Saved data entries
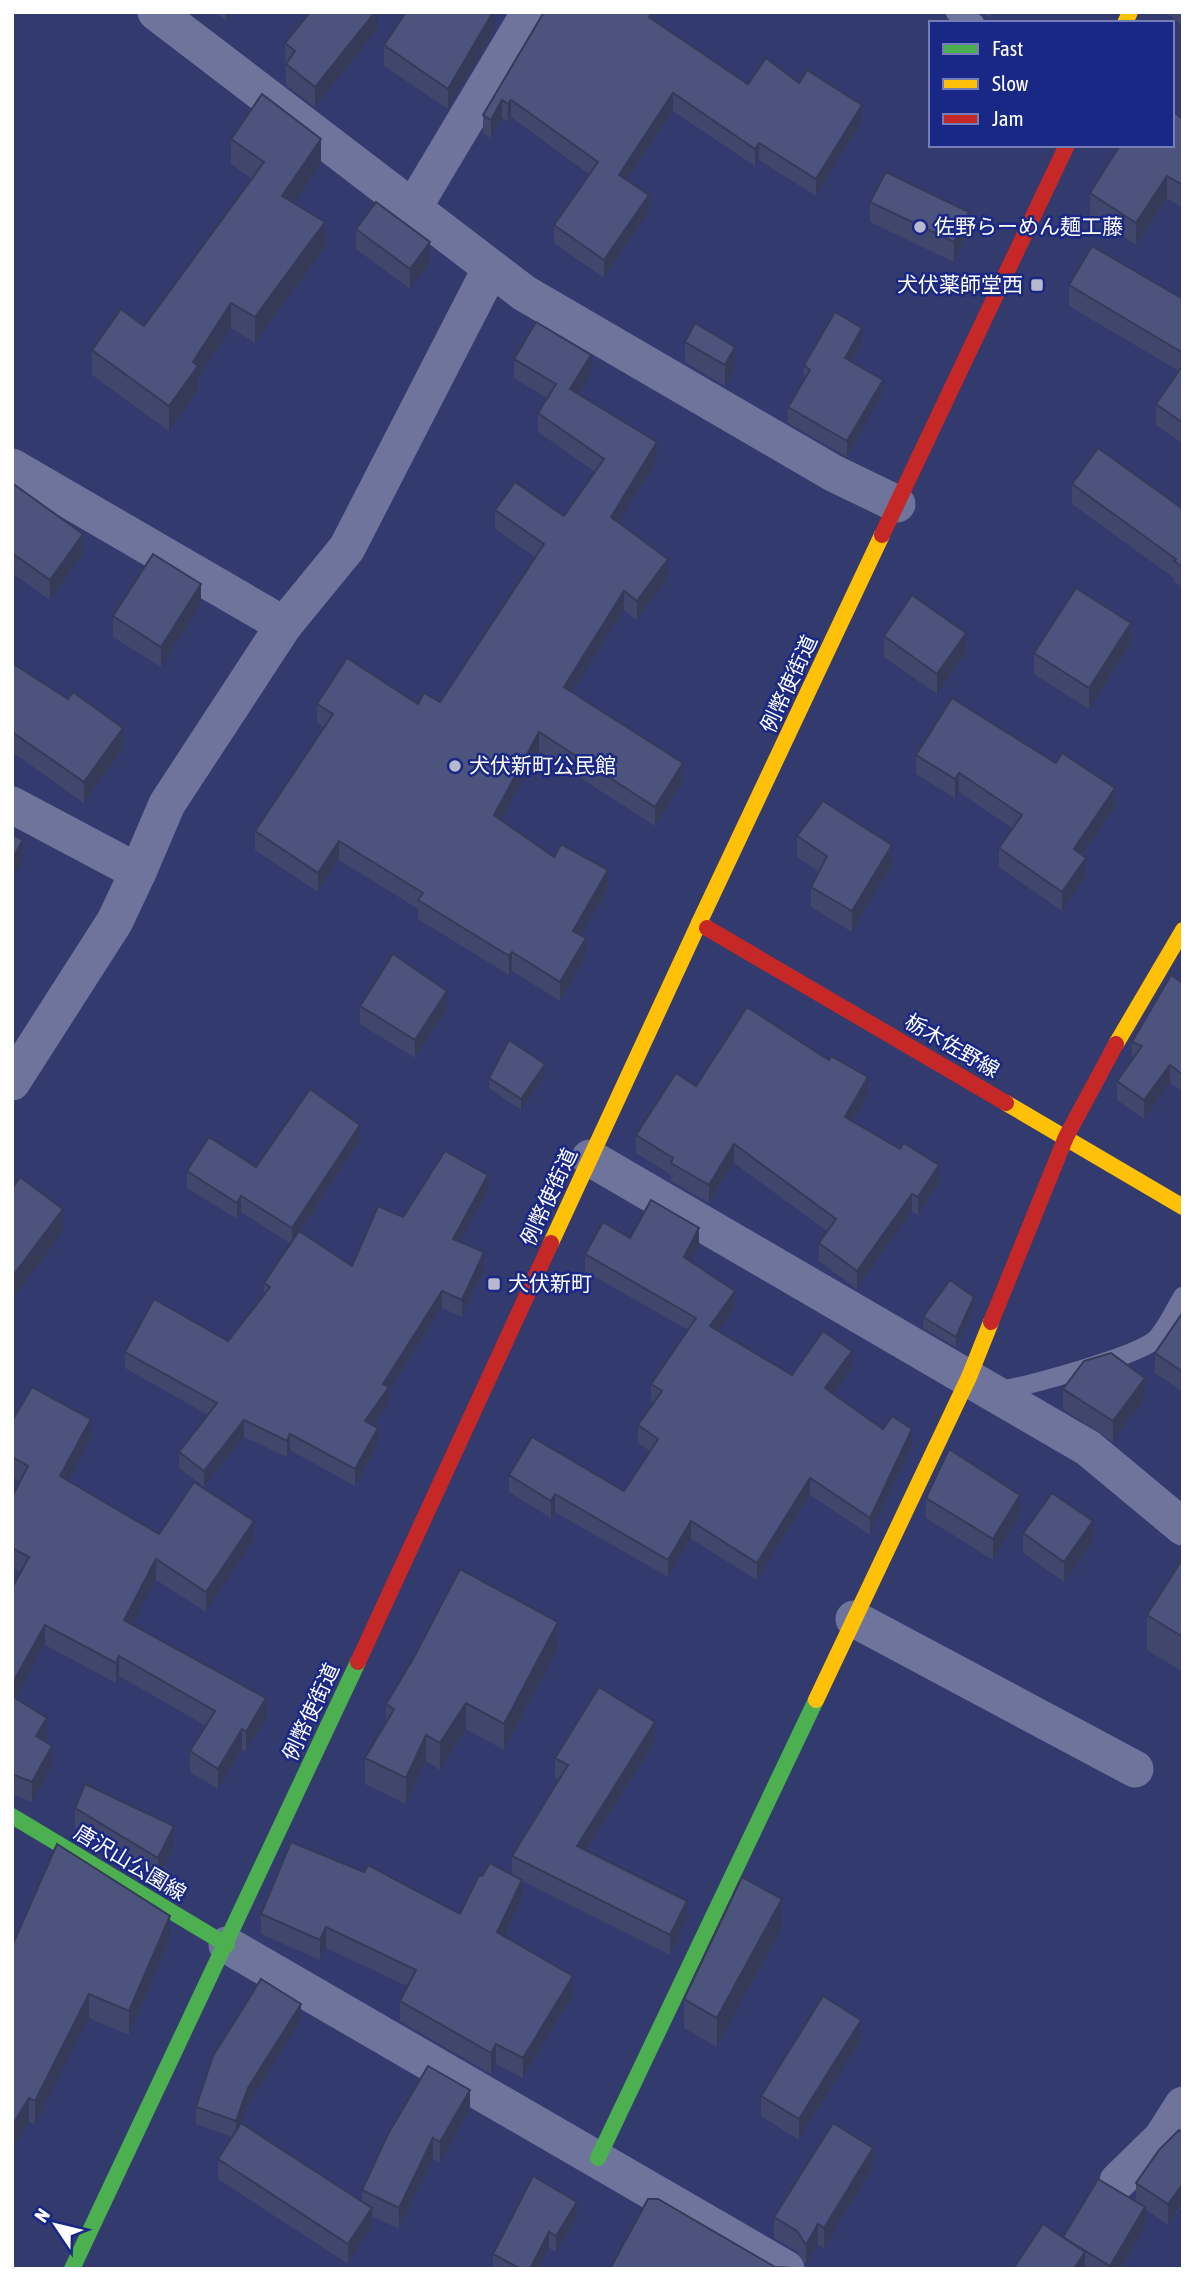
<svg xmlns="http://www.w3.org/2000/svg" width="1195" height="2281" font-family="'Asap Condensed','Noto Sans JP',sans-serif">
<rect width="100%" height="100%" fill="#323a6e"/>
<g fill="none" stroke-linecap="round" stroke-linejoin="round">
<g stroke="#6e749c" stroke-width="19">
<path d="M955,12l20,11"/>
<path d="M996,1391c28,-4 144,-35 161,-53 10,-11 18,-29 26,-42"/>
</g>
<g stroke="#6e749c" stroke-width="37">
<path d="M156,12l368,281 309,180 64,31"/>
<path d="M413,208l117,-196"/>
<path d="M12,467l272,158 -117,179 -29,68"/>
<path d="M284,625l63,-77 144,-280"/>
<path d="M12,805l126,67 -23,49 -103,161"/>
<path d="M590,1158l498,290 95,79"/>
<path d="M854,1619l281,150"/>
<path d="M227,1945l559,324"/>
<path d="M1118,2181l44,-43 21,-33"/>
</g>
<g stroke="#4caf50" stroke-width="16">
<path d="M12,1816l215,129"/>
<path d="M598,2158l218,-458"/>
<path d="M72,2269l286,-607"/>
</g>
<g stroke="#ffc107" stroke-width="16">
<path d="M1125,23l5,-11"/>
<path d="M707,928l-8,-5 183,-388"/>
<path d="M1116,1044l67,-114"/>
<path d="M1006,1103l177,104"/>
<path d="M551,1243l148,-320"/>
<path d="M816,1700l153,-323 22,-55"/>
</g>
<g stroke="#c62828" stroke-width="16">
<path d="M882,535l185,-390"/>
<path d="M707,928l299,175"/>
<path d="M991,1322l75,-185 50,-93"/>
<path d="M358,1662l193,-419"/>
</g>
</g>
<g fill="#41476c">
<path d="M215,12h18l-7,9z"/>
<path d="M378,12v17l-63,78 -29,-22 -1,-42z"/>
<path d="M495,12v17l-47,80 -64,-43v-21z"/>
<path d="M544,12l107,6 97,66 51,-1 63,39 -46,74 -57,-36 -4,6 -82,-55 -46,69 22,33 -45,65 -50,-35v-18l35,-51 -78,-57 -3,5 -6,-4 -11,20 -8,-5v-18z"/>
<path d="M981,12h12l-3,6z"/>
<path d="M1165,12h18v14z"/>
<path d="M1183,119v89l-16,-10 -31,47 -46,-30v-22z"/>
<path d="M231,139l90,25 -27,39 31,45 -70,95 -24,-15 -33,51v12l-29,40 -77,-56v-25l52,-24 108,-147 -21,-15z"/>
<path d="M870,202l99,30 -15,30 -84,-40z"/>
<path d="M356,229l74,34 -20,26 -54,-40z"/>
<path d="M1069,285l114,14v145l-27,-19v-21l23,-33 -110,-65z"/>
<path d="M685,342l50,26 -10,18 -40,-24z"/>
<path d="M862,343l-10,19 31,33 -36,62 -59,-34v-16l16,-27v-15z"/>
<path d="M514,359l77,16 -12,19 78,67 -38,62 49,56 -31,41 -13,-10 -52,83 111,89 -28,44 -116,-75 -38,69 53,37 54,32 -27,47 5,21 -26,44 -48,-30 -3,4 -91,-56v-10l-79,-49 -21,32 -63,-42v-19l69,-103 -7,-5v-19h101l22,-2 95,-145 -40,-28v-19l69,6 31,-44 -57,-40v-19l9,-15 -33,-20z"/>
<path d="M12,483l71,71 -33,46 -38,-27z"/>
<path d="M1072,484l111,25v78l-9,-5v-4l-102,-74z"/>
<path d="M201,605l-40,62 -48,-30v-21z"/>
<path d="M884,636l82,17 -29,41 -53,-37z"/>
<path d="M1131,644l-42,65 -55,-35v-21z"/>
<path d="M12,663l111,85 -39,55 -72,-51z"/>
<path d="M916,755l199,52 -32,48 3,22 -24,34 -63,-44v-19l13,-20 -53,-36 -4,6 -39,-24z"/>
<path d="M797,836l95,29 -40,67 -41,-25v-20l8,-15 -22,-15z"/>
<path d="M1183,983v110l-13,-10 -26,36 -27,-19v-19l15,-21v-18z"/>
<path d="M360,1006l87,3 -32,49 -55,-34z"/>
<path d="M545,1075l-24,35 -32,-22v-10z"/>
<path d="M696,1086l172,9 -15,27 86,61 -21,32 -6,-3 -55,77 -38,-28v-18l8,-12 -93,-68 -25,40 -38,-22v-6l-35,-22v-18z"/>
<path d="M360,1141l-59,91 51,34 51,-49 85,-25 -28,50 24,27 -22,48 -20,-9 -53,83v13l-16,22 5,19 -23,41 -65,-36 -3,7 -43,-20 -40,50 -25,-19v-16l29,-37 -83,-47v-16l103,-11 36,-48v-10l27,-39 -50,-32 -4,7 -50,-31v-17l69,-4z"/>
<path d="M630,1238l69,8 -9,15 45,47 -16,23 73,44 60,-6 -18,25 49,35 29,17 -42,89 -60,-40 -53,85 -66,-41 -23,38 -113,-65 -4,6 -42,-26v-17l115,16 26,-40 -12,-8v-18l16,-22 -3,-1v-18l37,-54 -103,-59v-17z"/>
<path d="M974,1307l-18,40 -33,-19v-11z"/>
<path d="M1183,1312v80l-28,-19v-20z"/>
<path d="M1063,1389l82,10 -32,43 -50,-33z"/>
<path d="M12,1421l79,18 -23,42 91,53 95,7 -48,71 -50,-32 -24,44 134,95 -20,33 -4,-2 -24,39 -28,-17v-21l16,-25 -87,-50 -3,7 -71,-38 -29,53 31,41 -2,3 7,25 -20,35 -20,-8v-206l9,-16 -9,-4v-71l8,-16 -8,-4z"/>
<path d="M926,1498l94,17 -27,45 -67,-42z"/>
<path d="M1023,1533l70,9 -29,40 -41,-29z"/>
<path d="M1183,1558v114l-36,-22v-35z"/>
<path d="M558,1649l-54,101 -38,-21 -26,41 -14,-9 -20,43 -41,-20v-26l21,-35v-19z"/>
<path d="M655,1742l-68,109 100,69 -17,35 -148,-74v19l-17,36 68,60 -50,82 -27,-14 -5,10 -91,-53v-20l7,-15 -81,-38 -6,12 -59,-26v-20h199l22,-38 30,-1v-19l47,-76 -4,-2v-20z"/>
<path d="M75,1808l99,38 -16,32 -83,-50z"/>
<path d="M782,1928l-65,119 -33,-19v-29z"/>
<path d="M170,1940l-41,95 -40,-17 -54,107 -6,-3 -17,28v-204z"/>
<path d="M301,2021l-53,84 -7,19 121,77v-11l108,-80 -30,53 -7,-4 -34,70 -27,-13v12l-24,36 -130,-85v-20l14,-22 -36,-13v-17z"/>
<path d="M861,2040l-62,100 -38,-24v-20z"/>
<path d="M1183,2133v72l-15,20 -23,-16v19l-24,41h-108l123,-67v-19z"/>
<path d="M873,2168l-49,80 -6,-3 -12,20 -9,-14 -23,-13v-21z"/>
<path d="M577,2218l-21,34 -7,-4 -10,21h-46v-15z"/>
</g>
<g fill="#353a58">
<path d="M226,12h7l-7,9z"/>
<path d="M375,12h3v17l-63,78v-20z"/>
<path d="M493,12h2v17l-47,80v-20z"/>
<path d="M673,93v18l-54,81v-17z"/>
<path d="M502,100v18l-11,20v-18z"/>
<path d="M511,100v17l-3,5v-18z"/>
<path d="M862,105v17l-46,74v-17z"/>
<path d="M321,139v25l-39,57v-25z"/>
<path d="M759,143v17l-4,6v-17z"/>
<path d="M1167,176v22l-31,47v-22z"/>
<path d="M649,195v18l-45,65v-18z"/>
<path d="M969,212v20l-15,30v-20z"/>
<path d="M325,222v26l-70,95v-26z"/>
<path d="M430,242v21l-20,26v-20z"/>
<path d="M231,303v25l-33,51v12l-29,40v-25l24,-44z"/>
<path d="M862,328v15l-17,30v-15z"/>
<path d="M735,347v21l-10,18v-21z"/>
<path d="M591,355v20l-21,33v-19z"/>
<path d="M883,380v15l-36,62v-16z"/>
<path d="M657,442v19l-46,75v-19z"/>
<path d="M83,534v20l-33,46v-20z"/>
<path d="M668,559v20l-31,41v-19z"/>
<path d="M201,584v21l-40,62v-20z"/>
<path d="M624,591v19l-60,96v-19z"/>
<path d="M1131,623v21l-42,65v-21z"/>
<path d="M966,633v20l-29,41v-20z"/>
<path d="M123,728v20l-39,55v-21z"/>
<path d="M539,732v19l-45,83v-19z"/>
<path d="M683,763v19l-28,44v-19z"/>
<path d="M959,773v19l-4,6v-19z"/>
<path d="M1115,788v19l-41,61v-19z"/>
<path d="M23,840v21l-11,18v-20z"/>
<path d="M339,841v19l-21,32v-19z"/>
<path d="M892,845v20l-40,67v-21z"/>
<path d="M1086,858v19l-24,34v-19z"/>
<path d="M608,870v19l-35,61v-19z"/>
<path d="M586,938v19l-26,44v-19z"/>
<path d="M512,952v19l-3,4v-19z"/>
<path d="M447,991v18l-32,49v-18z"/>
<path d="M545,1064v11l-24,35v-11z"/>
<path d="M1170,1065v18l-26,36v-19z"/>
<path d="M868,1077v18l-23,40v-18z"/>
<path d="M360,1125v16l-68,104v-17z"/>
<path d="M734,1144v19l-25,40v-18z"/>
<path d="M939,1165v18l-21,32v-18z"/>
<path d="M488,1175v17l-35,63v-16z"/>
<path d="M912,1194v18l-55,77v-18z"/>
<path d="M241,1196v16l-4,7v-16z"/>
<path d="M63,1209v23l-51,68v-23z"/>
<path d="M699,1228v18l-15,28v-17z"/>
<path d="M484,1252v17l-22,48v-17z"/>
<path d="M442,1291v17l-53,83v13l-24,34v-17l18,-37z"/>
<path d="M735,1291v17l-25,36v-18z"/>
<path d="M974,1297v10l-18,40v-10z"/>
<path d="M852,1351v18l-27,37v-18z"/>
<path d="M1145,1378v21l-32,43v-21z"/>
<path d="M91,1419v20l-31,57v-20z"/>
<path d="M244,1420v17l-40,50v-16z"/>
<path d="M378,1428v17l-23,41v-17z"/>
<path d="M912,1429v17l-42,89v-17z"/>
<path d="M290,1434v16l-3,7v-16z"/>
<path d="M810,1478v17l-53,85v-17z"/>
<path d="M555,1494v18l-4,6v-17z"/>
<path d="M1020,1495v20l-27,45v-21z"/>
<path d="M254,1521v20l-48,71v-20z"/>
<path d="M691,1521v18l-23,38v-17z"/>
<path d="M1093,1521v21l-29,40v-20z"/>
<path d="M156,1559v21l-32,60v-20z"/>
<path d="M558,1622v27l-54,101v-26z"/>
<path d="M45,1625v20l-33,60v-21z"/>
<path d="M119,1656v20l-3,7v-20z"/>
<path d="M266,1698v21l-20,33v-20z"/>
<path d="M466,1703v26l-26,41v-27z"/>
<path d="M47,1718v21l-11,17v-20z"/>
<path d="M655,1722v20l-78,124v-20z"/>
<path d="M242,1729v21l-24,39v-20z"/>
<path d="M426,1735v26l-20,43v-26z"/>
<path d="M52,1746v21l-20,35v-20z"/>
<path d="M174,1826v20l-16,32v-20z"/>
<path d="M522,1880v20l-25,52v-20z"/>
<path d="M782,1899v29l-65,119v-29z"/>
<path d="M687,1901v19l-17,35v-20z"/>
<path d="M170,1916v24l-41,95v-24z"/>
<path d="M326,1927v21l-6,12v-20z"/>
<path d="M573,1976v20l-50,82v-20z"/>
<path d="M89,1994v24l-54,107v-24z"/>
<path d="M301,2004v17l-53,84 -12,33v-17l12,-33z"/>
<path d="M861,2020v20l-62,100v-21z"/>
<path d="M496,2044v20l-5,10v-21z"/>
<path d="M470,2090v20l-30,53v-21z"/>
<path d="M29,2098v24l-17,28v-24z"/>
<path d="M433,2138v21l-34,70v-21z"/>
<path d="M873,2148v20l-49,80v-20z"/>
<path d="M1182,2184v20l-14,21v-21z"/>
<path d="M577,2202v16l-21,34v-16z"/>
<path d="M1145,2207v21l-24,41h-11v-3z"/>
<path d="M372,2208v20l-24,36v-20z"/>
<path d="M818,2224v21l-12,20v-20z"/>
<path d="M549,2232v16l-10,21h-9z"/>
<path d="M1085,2252v17h-11z"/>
</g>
<g fill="#4c537d" stroke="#353a58" stroke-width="2">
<path d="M310,12h65l-60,75 -29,-23 9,-13 -10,-8z"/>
<path d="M406,12h87l-45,77 -64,-44z"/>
<path d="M544,12h104l3,2 -2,3 99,67 18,-26 33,25 8,-13 55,35 -46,74 -57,-36 -4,6 -82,-56 -54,82 30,20 -45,65 -50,-35 44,-63 -87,-62 -3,4 -6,-4 -11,20 -8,-5z"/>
<path d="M262,94l59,45 -39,57 43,26 -70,95 -24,-14 -38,59 5,4 -29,40 -77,-56 29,-41 23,17 120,-164 -33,-23z"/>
<path d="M1172,111l11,8v66l-16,-9 -31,47 -46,-30 30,-48h52z"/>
<path d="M886,172l83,40 -15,30 -84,-40z"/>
<path d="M376,202l54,40 -20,27 -54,-40z"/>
<path d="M1092,246l91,53v54l-114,-68z"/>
<path d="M835,312l27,16 -17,30 38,22 -36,61 -59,-34 22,-37 -6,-5z"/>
<path d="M536,322l55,33 -21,34 87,53 -46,75 57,42 -31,42 -13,-10 -60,96 119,76 -28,44 -116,-75 -45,83 60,42 7,-13 47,26 -35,61 13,7 -26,44 -48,-30 -3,4 -91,-56 5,-7 -84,-52 -21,32 -63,-42 78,-117 -16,-10 30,-46 71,46 6,-11 16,9 104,-158 -49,-34 20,-28 49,34 40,-57 -66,-46 18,-29 -42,-25z"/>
<path d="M695,323l40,24 -10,18 -40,-23z"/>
<path d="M1183,365v58l-27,-19z"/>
<path d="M1098,448l85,61v58l-9,-6 2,-2 -104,-75z"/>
<path d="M12,483l71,51 -33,46 -38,-27z"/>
<path d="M153,554l48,30 -40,63 -48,-31z"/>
<path d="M1076,588l55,35 -42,65 -55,-35z"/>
<path d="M912,595l54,38 -29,41 -53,-38z"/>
<path d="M12,663l56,36 5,-7 50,36 -39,54 -72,-50z"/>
<path d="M952,698l104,65 6,-10 53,35 -41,61 12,9 -24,34 -63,-44 23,-33 -63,-42 -4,6 -39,-24z"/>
<path d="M823,801l69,44 -40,66 -41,-24 16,-31 -30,-20z"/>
<path d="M12,834l11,6 -11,19z"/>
<path d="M393,954l54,37 -32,49 -55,-34z"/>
<path d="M1171,975l12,8v92l-13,-10 -26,35 -27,-19 25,-35 -10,-4z"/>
<path d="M747,1007l82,53 2,-4 37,21 -23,40 55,32 4,-6 35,22 -21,32 -6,-3 -55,77 -38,-28 17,-24 -102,-75 -25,41 -38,-22 2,-5 -37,-23 40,-62 20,13z"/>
<path d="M509,1040l36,24 -24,35 -32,-21z"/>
<path d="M310,1089l50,36 -68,103 -51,-32 -4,7 -50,-32 22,-34 47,30z"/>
<path d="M445,1151l43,24 -35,64 31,13 -22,48 -20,-9 -59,93 6,3 -24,34 13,7 -23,41 -65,-35 -3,7 -43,-21 -40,51 -25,-19 38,-49 -92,-51 29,-53 74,42 42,-54 -6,-4 35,-52 53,35 26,-60 25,11z"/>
<path d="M20,1177l43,32 -51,68v-91l1,1z"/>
<path d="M651,1200l48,28 -15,29 51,34 -25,35 82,49 31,-44 29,20 -27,37 58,41 9,-13 20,13 -42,89 -60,-40 -53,85 -66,-42 -23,39 -113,-66 -4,7 -42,-26 23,-38 92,54 34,-52 -20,-14 24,-34 -11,-7 45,-66 -111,-64 18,-32 27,16z"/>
<path d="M950,1280l24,17 -18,40 -33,-20z"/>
<path d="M1183,1312v60l-28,-19z"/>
<path d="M1111,1353l34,25 -32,43 -50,-32 21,-28z"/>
<path d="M32,1387l59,32 -31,57 99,58 35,-52 60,39 -48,71 -50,-33 -32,61 142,78 -20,34 -4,-3 -24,40 -28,-18 25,-40 -96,-55 -3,7 -71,-38 -33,59v-96l17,-31 -17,-9v-51l16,-31 -16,-9v-36z"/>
<path d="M949,1449l71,46 -27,44 -67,-41z"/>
<path d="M1052,1493l41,28 -29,41 -41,-29z"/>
<path d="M1183,1558v79l-36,-22z"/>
<path d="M460,1569l98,53 -54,102 -38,-21 -26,40 -14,-8 -20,43 -41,-20 29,-49 -8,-5 27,-45z"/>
<path d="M599,1687l56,35 -78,124 110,55 -17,34 -158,-79 56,-91 -13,-7z"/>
<path d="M12,1696l35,22 -11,18 16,10 -20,36 -20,-8z"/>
<path d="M85,1784l89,42 -16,32 -83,-50z"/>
<path d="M291,1842l73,30 4,-7 92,49 19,-39 3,1 8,-13 32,17 -25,52 76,44 -50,82 -27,-14 -5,9 -91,-52 16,-31 -90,-43 -6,13 -59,-26z"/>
<path d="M57,1844l113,72 -41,95 -40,-17 -54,107 -6,-3 -17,28v-180z"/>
<path d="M742,1877l40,22 -65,119 -33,-19z"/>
<path d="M261,1979l40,25 -53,84 -12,33 -40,-14 17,-51z"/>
<path d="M823,1996l38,24 -62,99 -38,-23z"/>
<path d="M428,2066l42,24 -30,52 -7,-4 -34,70 -37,-18 26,-56z"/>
<path d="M241,2123l131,85 -24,36 -130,-85z"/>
<path d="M833,2123l40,25 -49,80 -6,-4 -12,21 -9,-14 -23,-14z"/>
<path d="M1179,2130l4,3v51l-15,20 -32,-21 23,-33z"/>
<path d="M533,2176l44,26 -21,34 -7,-4 -19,37h-9l-28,-15z"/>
<path d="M1098,2179l47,28 -35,59 -47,-29z"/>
<path d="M648,2199h10l117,68 17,1 -182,1z"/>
<path d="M1043,2224l42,28 -11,17h-61z"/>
</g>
<g fill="#b7bacc" stroke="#192787" stroke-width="2.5">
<circle cx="920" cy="227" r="7"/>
<rect x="1030" y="278" width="14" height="14" rx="3.5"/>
<circle cx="455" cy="766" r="7"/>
<rect x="487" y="1277" width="14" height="14" rx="3.5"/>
</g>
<g text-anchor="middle" stroke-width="5" stroke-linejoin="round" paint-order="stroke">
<g font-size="21" fill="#fff" stroke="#192787" text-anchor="start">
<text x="934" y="234">佐野らーめん麺工藤</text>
<text x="1023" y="292" text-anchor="end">犬伏薬師堂西</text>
<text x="469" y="773">犬伏新町公民館</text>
<text x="508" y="1291">犬伏新町</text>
</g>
<g font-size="21" fill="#fff" stroke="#192787">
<text transform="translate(789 684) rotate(-65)" y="7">例幣使街道</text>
<text transform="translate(952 1046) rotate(30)" y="7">栃木佐野線</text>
<text transform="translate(549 1197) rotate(-65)" y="7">例幣使街道</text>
<text transform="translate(311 1712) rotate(-65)" y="7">例幣使街道</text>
<text transform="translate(130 1863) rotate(31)" y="7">唐沢山公園線</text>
</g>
</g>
<rect width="1195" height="2281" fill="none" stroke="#ffffff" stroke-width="28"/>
<rect x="929" y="21" width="245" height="126" fill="#192787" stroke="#757db7" stroke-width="2"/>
<rect x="943" y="44" width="35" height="10" fill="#4caf50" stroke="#757db7" stroke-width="2"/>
<text x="992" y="56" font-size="21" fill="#ffffff">Fast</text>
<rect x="943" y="79" width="35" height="10" fill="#ffc107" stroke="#757db7" stroke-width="2"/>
<text x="992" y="91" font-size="21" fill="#ffffff">Slow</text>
<rect x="943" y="114" width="35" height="10" fill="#c62828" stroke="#757db7" stroke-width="2"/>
<text x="992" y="126" font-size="21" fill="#ffffff">Jam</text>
<g transform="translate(56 2225) rotate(305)" stroke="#192787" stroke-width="5" paint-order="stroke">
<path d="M0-5L12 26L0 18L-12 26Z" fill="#ffffff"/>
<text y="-10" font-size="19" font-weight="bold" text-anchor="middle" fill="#ffffff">N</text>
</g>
</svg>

*What this task involves*
In the lines above, locate the string "round". Copy every line where it occurs.

*Answer to this exercise*
<g fill="none" stroke-linecap="round" stroke-linejoin="round">
<g text-anchor="middle" stroke-width="5" stroke-linejoin="round" paint-order="stroke">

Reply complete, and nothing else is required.